I mean: fine. You could make the argument that it’s fun. Maybe it’s some inner child shit, I dunno. But it’s still not good, is it? Like, maybe it’s ‘art’ with a little ‘a’, but it’s not Art. And I can say this because I got a C in art at GCSE. Do you know how I got my C? I lied! Through my teeth! I tried to paint Jimi Hendrix playing guitar on a slab of wood, and it all went terribly and I panicked and ended up just swirling all the colours around until the whole picture was nothing but a dirty great purple-brown splodge. I presented it to the teacher at the end of the exam, my brown smear, and handed her a little paragraph I’d written explaining that the fat ugly dollop I’d turned in was in fact a representation of my emotions when I listened to Hendrix’s music, or whatever. And there you go: C.

I can’t imagine ever having the balls to display that piece of nonsense anywhere, let alone charging people for the privilege of looking at it. Maybe I’d feel differently if I’d gotten an A.

You can’t get away with it as a writer. You can’t offer the bare minimum and pass it off as ethereal genius. Imagine coming to visit World Hangover and my next article was just a giant white page and a single word—

hymen

You’d think I’d gone mad.

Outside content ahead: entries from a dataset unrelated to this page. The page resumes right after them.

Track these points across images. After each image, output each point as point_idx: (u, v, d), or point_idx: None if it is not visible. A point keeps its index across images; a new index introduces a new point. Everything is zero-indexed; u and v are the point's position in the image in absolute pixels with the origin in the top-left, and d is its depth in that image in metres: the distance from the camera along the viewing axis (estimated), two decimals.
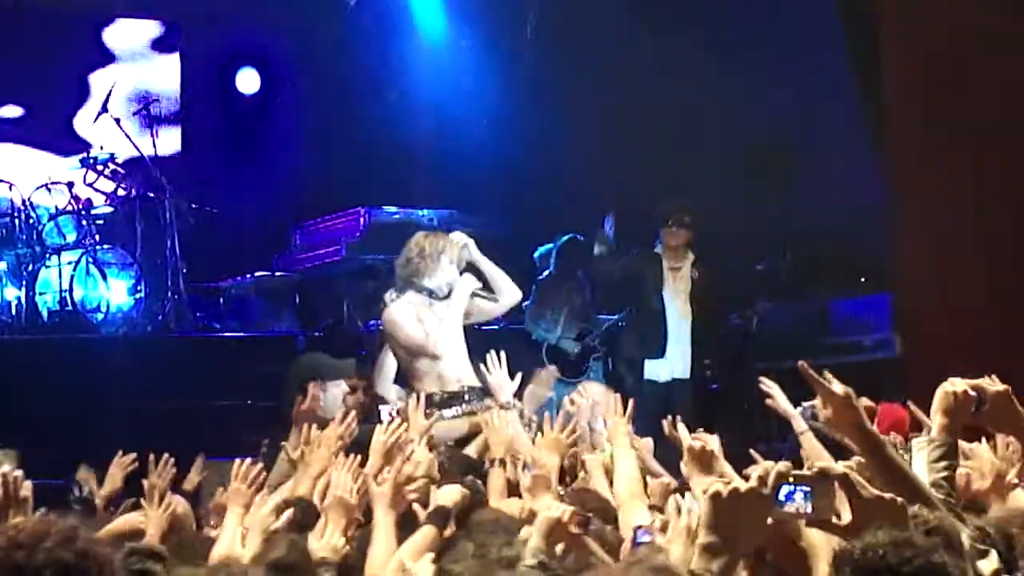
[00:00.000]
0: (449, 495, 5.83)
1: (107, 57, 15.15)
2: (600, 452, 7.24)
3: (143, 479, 7.14)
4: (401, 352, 9.06)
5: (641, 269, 12.22)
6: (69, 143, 14.45)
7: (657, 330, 12.07)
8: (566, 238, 12.91)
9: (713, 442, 5.49)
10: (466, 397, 8.81)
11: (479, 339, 9.50)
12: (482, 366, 8.53)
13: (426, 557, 4.96)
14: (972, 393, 4.27)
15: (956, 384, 4.30)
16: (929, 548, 3.15)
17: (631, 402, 7.06)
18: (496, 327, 11.38)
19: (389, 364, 9.69)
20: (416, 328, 8.94)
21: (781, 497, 3.11)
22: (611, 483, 6.49)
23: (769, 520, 3.12)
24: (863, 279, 12.73)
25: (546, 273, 12.95)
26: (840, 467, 3.20)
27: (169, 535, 6.35)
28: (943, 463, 4.16)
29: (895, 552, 3.08)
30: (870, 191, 12.14)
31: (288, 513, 5.61)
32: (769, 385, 7.63)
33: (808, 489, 3.11)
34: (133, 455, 7.60)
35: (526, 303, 12.81)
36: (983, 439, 6.17)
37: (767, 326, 12.67)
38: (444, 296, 9.05)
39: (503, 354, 8.43)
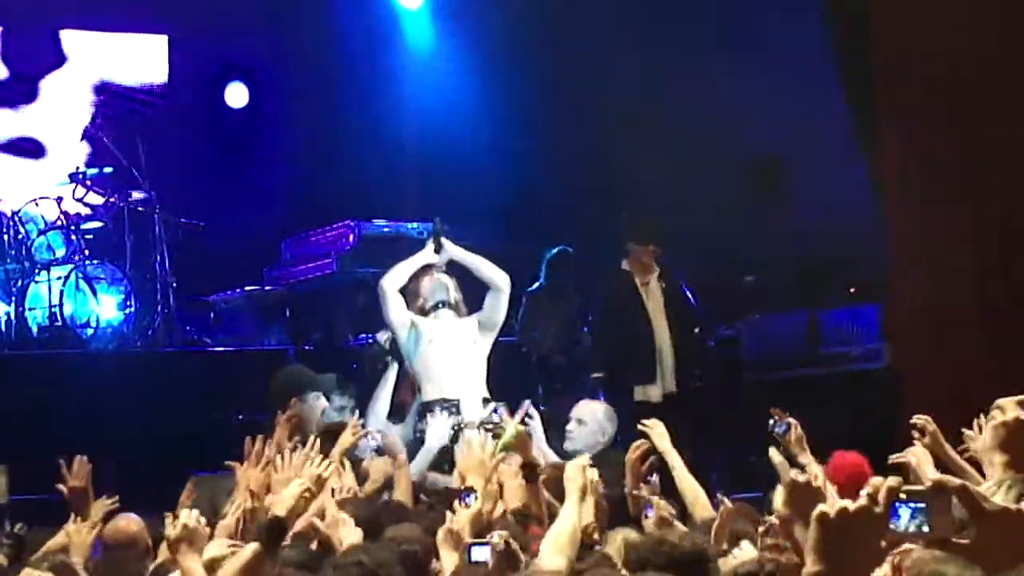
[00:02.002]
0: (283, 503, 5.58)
1: (95, 71, 15.15)
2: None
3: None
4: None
5: (618, 289, 11.97)
6: (58, 157, 14.43)
7: (648, 352, 11.83)
8: (556, 250, 12.91)
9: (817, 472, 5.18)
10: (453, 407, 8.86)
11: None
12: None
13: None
14: None
15: (1008, 410, 3.80)
16: None
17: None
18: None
19: (383, 399, 9.70)
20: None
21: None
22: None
23: (883, 543, 2.75)
24: (852, 290, 12.75)
25: (536, 285, 12.96)
26: (957, 480, 2.86)
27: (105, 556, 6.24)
28: None
29: None
30: (859, 202, 12.17)
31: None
32: (651, 424, 7.69)
33: (920, 505, 2.73)
34: (116, 497, 7.52)
35: (516, 317, 12.84)
36: None
37: (757, 337, 12.68)
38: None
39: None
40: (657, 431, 7.71)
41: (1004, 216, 10.81)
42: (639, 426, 7.93)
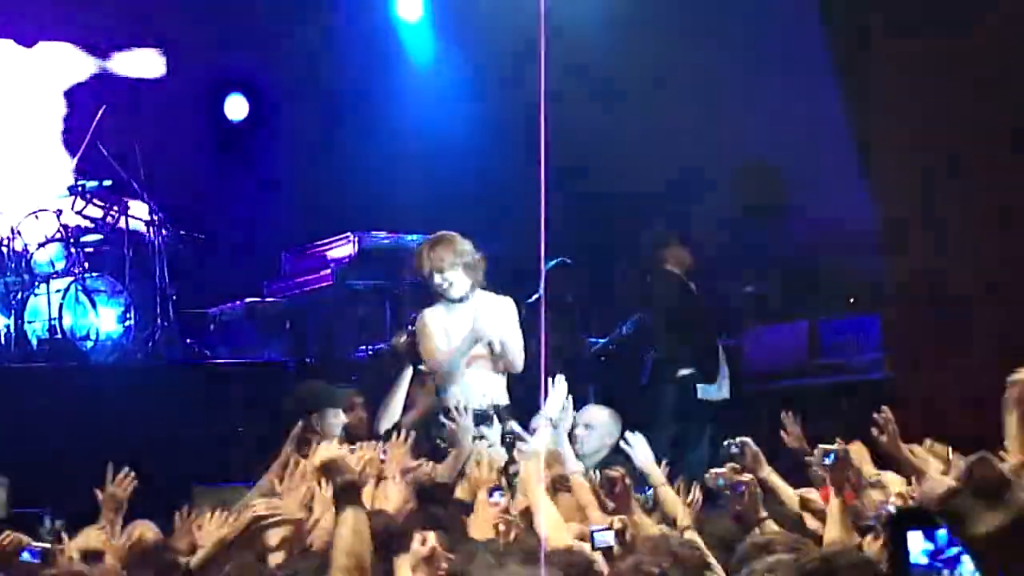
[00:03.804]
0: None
1: (95, 83, 15.14)
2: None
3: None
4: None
5: (671, 287, 12.10)
6: (57, 170, 14.43)
7: (712, 352, 11.99)
8: (554, 262, 12.91)
9: None
10: (491, 414, 8.87)
11: None
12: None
13: None
14: None
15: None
16: None
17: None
18: None
19: (396, 401, 9.69)
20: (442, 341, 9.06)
21: None
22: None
23: None
24: (852, 300, 12.74)
25: (535, 297, 12.95)
26: None
27: (133, 567, 6.27)
28: None
29: None
30: (860, 212, 12.17)
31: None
32: (634, 441, 7.82)
33: None
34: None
35: None
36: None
37: (757, 348, 12.67)
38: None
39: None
40: (638, 448, 7.82)
41: (1007, 225, 10.81)
42: (622, 443, 8.01)
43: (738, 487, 6.88)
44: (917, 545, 1.63)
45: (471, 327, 9.27)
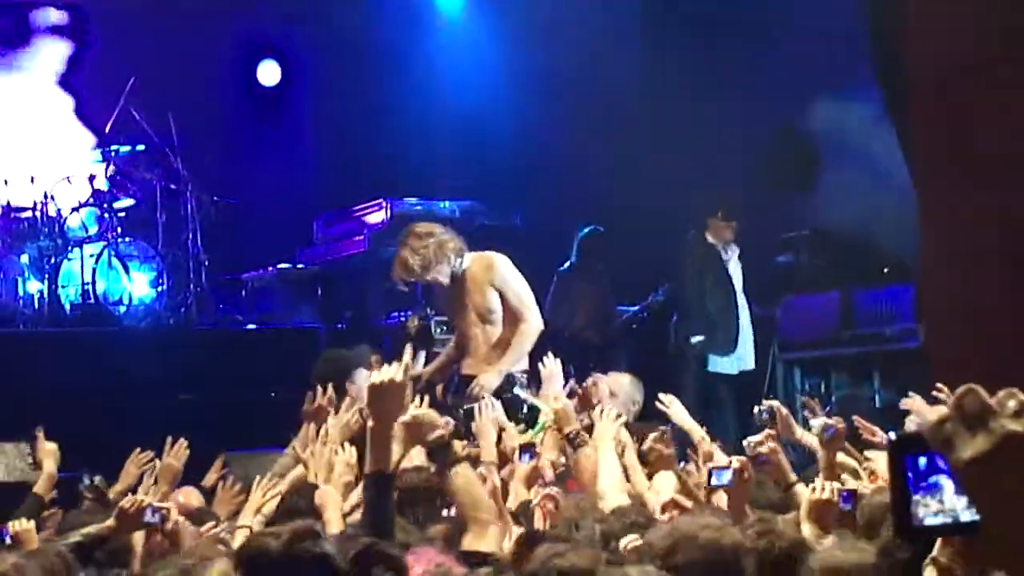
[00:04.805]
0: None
1: (128, 47, 15.14)
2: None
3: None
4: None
5: (703, 257, 12.11)
6: (91, 135, 14.46)
7: (732, 324, 12.00)
8: (587, 230, 12.90)
9: None
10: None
11: None
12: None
13: None
14: None
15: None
16: None
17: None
18: None
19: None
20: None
21: None
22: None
23: None
24: (885, 270, 12.68)
25: (567, 264, 12.94)
26: None
27: None
28: None
29: None
30: (893, 181, 12.09)
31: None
32: (669, 401, 7.84)
33: None
34: (150, 452, 7.60)
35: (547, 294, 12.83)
36: None
37: (790, 318, 12.63)
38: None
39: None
40: (674, 408, 7.86)
41: None
42: (658, 403, 8.04)
43: (760, 457, 6.87)
44: (913, 468, 1.75)
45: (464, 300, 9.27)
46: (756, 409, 7.84)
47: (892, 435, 5.37)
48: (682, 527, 4.22)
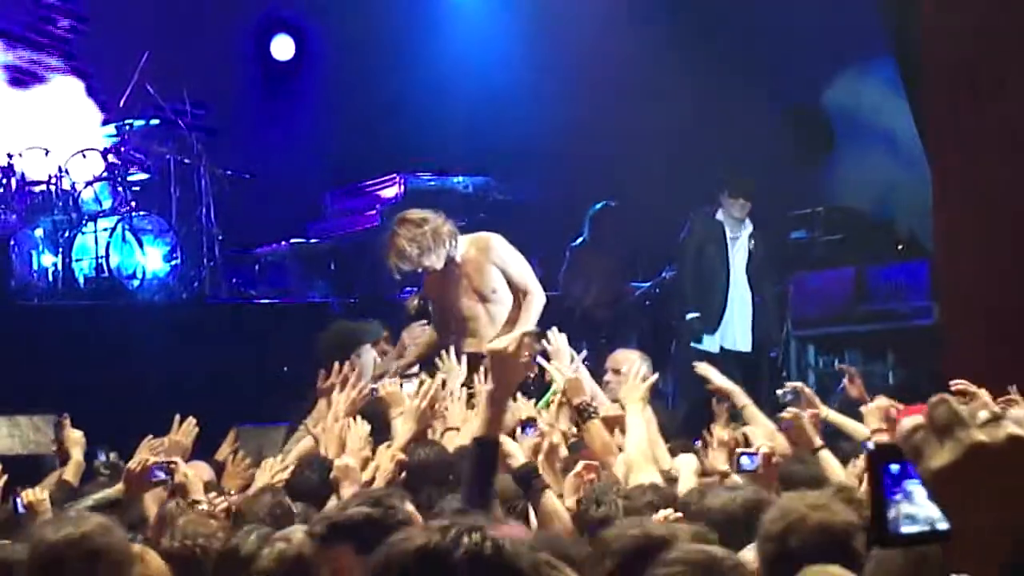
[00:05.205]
0: None
1: (142, 21, 15.13)
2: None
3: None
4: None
5: (705, 234, 12.02)
6: (104, 109, 14.44)
7: (715, 302, 11.92)
8: (600, 205, 12.87)
9: None
10: None
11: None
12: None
13: None
14: None
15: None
16: None
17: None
18: None
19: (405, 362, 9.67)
20: None
21: None
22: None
23: None
24: (900, 246, 12.65)
25: (579, 240, 12.93)
26: None
27: None
28: None
29: None
30: (908, 157, 12.07)
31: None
32: (705, 368, 7.87)
33: None
34: (164, 439, 7.59)
35: (561, 270, 12.83)
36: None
37: (804, 294, 12.60)
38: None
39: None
40: (712, 373, 7.91)
41: None
42: (697, 371, 8.06)
43: (784, 423, 6.90)
44: (890, 477, 1.77)
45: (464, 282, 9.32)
46: (780, 391, 7.91)
47: (871, 444, 5.42)
48: (789, 506, 4.14)
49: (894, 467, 1.77)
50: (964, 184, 10.94)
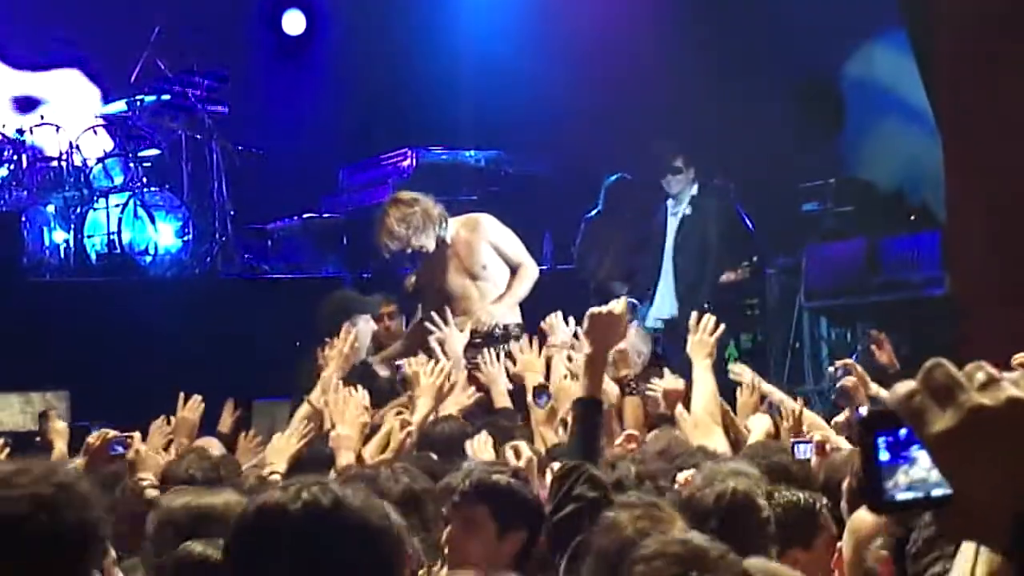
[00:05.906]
0: None
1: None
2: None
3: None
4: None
5: (637, 201, 12.17)
6: (116, 85, 14.44)
7: (647, 276, 12.02)
8: (614, 177, 12.84)
9: None
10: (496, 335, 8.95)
11: None
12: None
13: None
14: None
15: None
16: None
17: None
18: (544, 267, 11.35)
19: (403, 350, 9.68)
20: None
21: None
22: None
23: None
24: (912, 217, 12.61)
25: (594, 212, 12.91)
26: None
27: None
28: None
29: None
30: (920, 128, 12.02)
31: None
32: (740, 371, 7.78)
33: None
34: (172, 418, 7.60)
35: (575, 243, 12.81)
36: None
37: (816, 265, 12.56)
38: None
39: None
40: (746, 375, 7.85)
41: None
42: (732, 376, 8.02)
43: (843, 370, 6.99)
44: (884, 444, 1.74)
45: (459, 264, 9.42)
46: (831, 368, 7.89)
47: (863, 411, 5.44)
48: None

But then, I suppose, if all the living great writers of the world looked at my single word and nodded together and said it was thought provoking, I’d be validated into making more single word articles.

nostril

And then I suppose I’d start wearing a beret and being very serious and I’d stop laughing at farts because trendy art people, as I learned the hard way in Berlin, do not find farts hilarious.

But they are.

Anyway, after the baked bean exhibit we went to one by Yoko Ono. I was determined to not like it for the reasons I have so beautifully detailed above. One piece was a blank canvas with a hole booted through it: I looked at it and thought ‘Right’. I’ll admit though, the exhibition grew on me. There were chess tables for people to sit and play against strangers, except all the pieces were white. On the wall beside a sign said: Sit and play. The game ends when you forget which pieces are yours. I liked that idea. Kooky.

There was another nice one at the end of the exhibition, dedicated to mothers. It was a long room with a long wall entirely covered in little paper squares, and from the ceiling were hung several large photographs of Yoko Ono’s boobs and vagina. There were instructions stuck to the wall when you walked in: take a piece of paper from the box beside, write a note to your mum, and stick it on the wall with the others. I thought about what to write for a while, and then settled on a short message that says everything: Love you mum x

I stuck mine on the wall and then read everyone else’s. Some were nice, some were sad, some were very creative (one person had actually drawn their mum’s face, which, if done from memory, was remarkably impressive), some were funny, some were odd.

In the end it won me over and I had a nice time.

See? I’m still cool sometimes. The most substantial change is that the only white powder I mess with these days is sugar, in my porridge (just for a treat – not every day. I’m not fucking debauched).